In cataloguing, we use a set of rules called the AACR2 (Anglo-American Cataloguing Rules, 2nd Update [with 2005 revisions]) to create and structure all our data in a standardized way so it makes sense, is consistent and is therefore easier to use.

However, these rules are largely a throwback to cataloguing for card catalogues, old technology with distinct limitations; space and size being the most obvious ones. So there are a lot of rules that we use that don't make much sense when you're cataloguing on a computer. For instance, if a book has more than three authors, you only list the first one. Even though, since we're using computers now, we could list every author a work has, even if it had 100 of them. Evidently, these rules could use some updating, and that's where the RDA (Resource Description and Access) comes in. A new set of rules for a new age, or some such business. Basically, the 130$ I just spent on the AACR2 will be going by the wayside in 2013 when the RDA comes into force. I'm not bitter, honest I'm not!

 Anyways, to the lesson! With such a major overhaul on the horizon, and one that we aren't really learning specifically right now, there are a lot of things I don't know about it. But I learned one thing today that I found particularly interesting.

Lesson 32: With the restructuring of cataloguing rules, works will have their own authority records.

We currently have authority records for people, so that if they use different names, or people spell their names wrong, it still directs to the one official, approved (authority) record for that individual. Doing that for works as well will allow us to find all the editions, translations, adaptations, etc. of one work in the same place. For instance, whereas now you'd have separate, and likely unconnected, entries for The Two Towers as a book by J.R.R.Tolkien and The Two Towers the film by Peter Jackson, despite the fact that they are the same narrative entity, with these new rules, you'd have a record for "The Two Towers" and it would link you to the book, the movie, the 50th anniversary edition, the french translation... everything! We'll see how it works out, but for now, I think that's pretty cool.

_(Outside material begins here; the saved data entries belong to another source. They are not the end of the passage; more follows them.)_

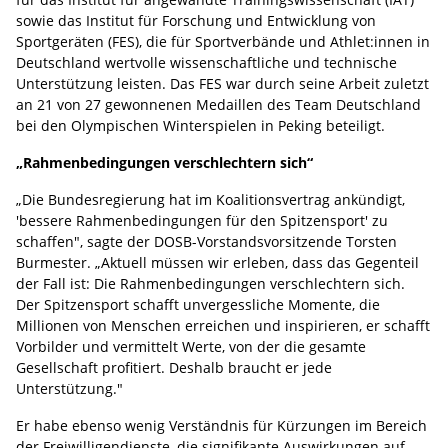
sowie das Institut für Forschung und Entwicklung von
Sportgeräten (FES), die für Sportverbände und Athlet:innen in
Deutschland wertvolle wissenschaftliche und technische
Unterstützung leisten. Das FES war durch seine Arbeit zuletzt
an 21 von 27 gewonnenen Medaillen des Team Deutschland
bei den Olympischen Winterspielen in Peking beteiligt.
„Rahmenbedingungen verschlechtern sich“
„Die Bundesregierung hat im Koalitionsvertrag ankündigt,
'bessere Rahmenbedingungen für den Spitzensport' zu
schaffen", sagte der DOSB-Vorstandsvorsitzende Torsten
Burmester. „Aktuell müssen wir erleben, dass das Gegenteil
der Fall ist: Die Rahmenbedingungen verschlechtern sich.
Der Spitzensport schafft unvergessliche Momente, die
Millionen von Menschen erreichen und inspirieren, er schafft
Vorbilder und vermittelt Werte, von der die gesamte
Gesellschaft profitiert. Deshalb braucht er jede
Unterstützung."
Er habe ebenso wenig Verständnis für Kürzungen im Bereich
der Freiwilligendienste, die signifikante Auswirkungen auf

A good example of this concept in action is if you look at goodreads. There are flaws in the execution, which goodreads librarians like myself work to tidy up, but in general, all the editions of each work are combined into one listing. Which is particularly handy for the way you're meant to use goodreads, because it seems silly to say that I've read "Harry Potter and the Philosopher's Stone" and have it suggest that since I liked that, maybe I'd like to read "Harry Potter and the Sorcerer's Stone". Instead, the system knows that those are really just different sides of the same coin.

Though I'd like to know how they're dealing with boxed sets...

Bonus unnumbered lesson: What my program feels is a full course load (4 courses, or 12 credits, a semester), is only considered 80% of a full course load by OSAP. It doesn't really affect or ruin anything, it's just an oddity.